PROVIDED DATA:
++++++++

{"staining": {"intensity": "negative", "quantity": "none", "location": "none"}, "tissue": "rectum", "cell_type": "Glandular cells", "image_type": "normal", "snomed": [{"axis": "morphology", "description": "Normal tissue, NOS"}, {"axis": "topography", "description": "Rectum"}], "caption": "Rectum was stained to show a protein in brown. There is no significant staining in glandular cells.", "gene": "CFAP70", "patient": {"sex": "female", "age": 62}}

++++++++

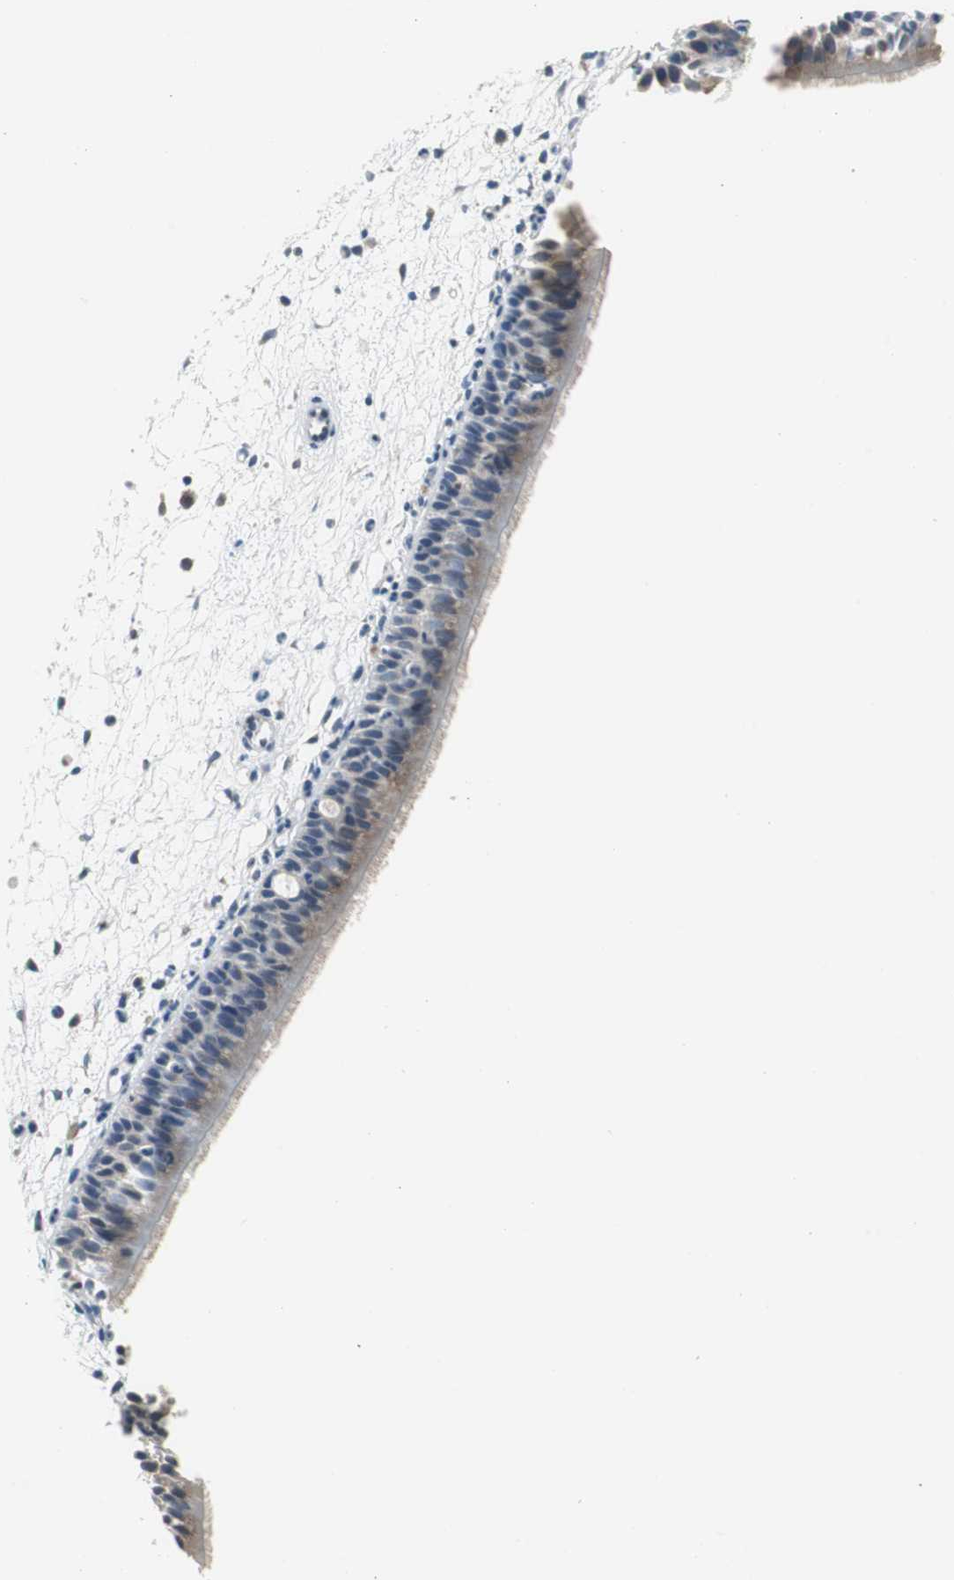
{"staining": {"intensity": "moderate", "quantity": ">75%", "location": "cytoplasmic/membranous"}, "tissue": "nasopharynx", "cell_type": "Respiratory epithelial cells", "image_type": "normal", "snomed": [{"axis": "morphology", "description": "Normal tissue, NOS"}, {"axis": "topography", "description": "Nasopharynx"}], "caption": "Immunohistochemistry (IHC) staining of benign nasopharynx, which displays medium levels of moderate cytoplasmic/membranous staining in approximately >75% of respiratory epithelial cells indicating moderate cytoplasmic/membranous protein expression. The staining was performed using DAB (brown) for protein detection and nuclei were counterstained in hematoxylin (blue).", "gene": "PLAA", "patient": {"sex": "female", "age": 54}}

++++++++

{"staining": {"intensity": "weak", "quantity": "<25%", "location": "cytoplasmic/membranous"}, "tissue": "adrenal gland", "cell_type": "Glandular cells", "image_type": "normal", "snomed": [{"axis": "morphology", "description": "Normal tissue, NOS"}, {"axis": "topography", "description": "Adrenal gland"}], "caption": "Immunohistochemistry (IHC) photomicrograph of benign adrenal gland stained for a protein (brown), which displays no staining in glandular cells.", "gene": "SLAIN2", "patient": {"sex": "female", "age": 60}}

++++++++

WHAT YOU HAVE TO DO:
Every line of the listing above that includes "glandular" should be copied out.

TASK RESULT:
{"staining": {"intensity": "negative", "quantity": "none", "location": "none"}, "tissue": "rectum", "cell_type": "Glandular cells", "image_type": "normal", "snomed": [{"axis": "morphology", "description": "Normal tissue, NOS"}, {"axis": "topography", "description": "Rectum"}], "caption": "Rectum was stained to show a protein in brown. There is no significant staining in glandular cells.", "gene": "CFAP70", "patient": {"sex": "female", "age": 62}}
{"staining": {"intensity": "weak", "quantity": "<25%", "location": "cytoplasmic/membranous"}, "tissue": "adrenal gland", "cell_type": "Glandular cells", "image_type": "normal", "snomed": [{"axis": "morphology", "description": "Normal tissue, NOS"}, {"axis": "topography", "description": "Adrenal gland"}], "caption": "Immunohistochemistry (IHC) photomicrograph of benign adrenal gland stained for a protein (brown), which displays no staining in glandular cells.", "gene": "SLAIN2", "patient": {"sex": "female", "age": 60}}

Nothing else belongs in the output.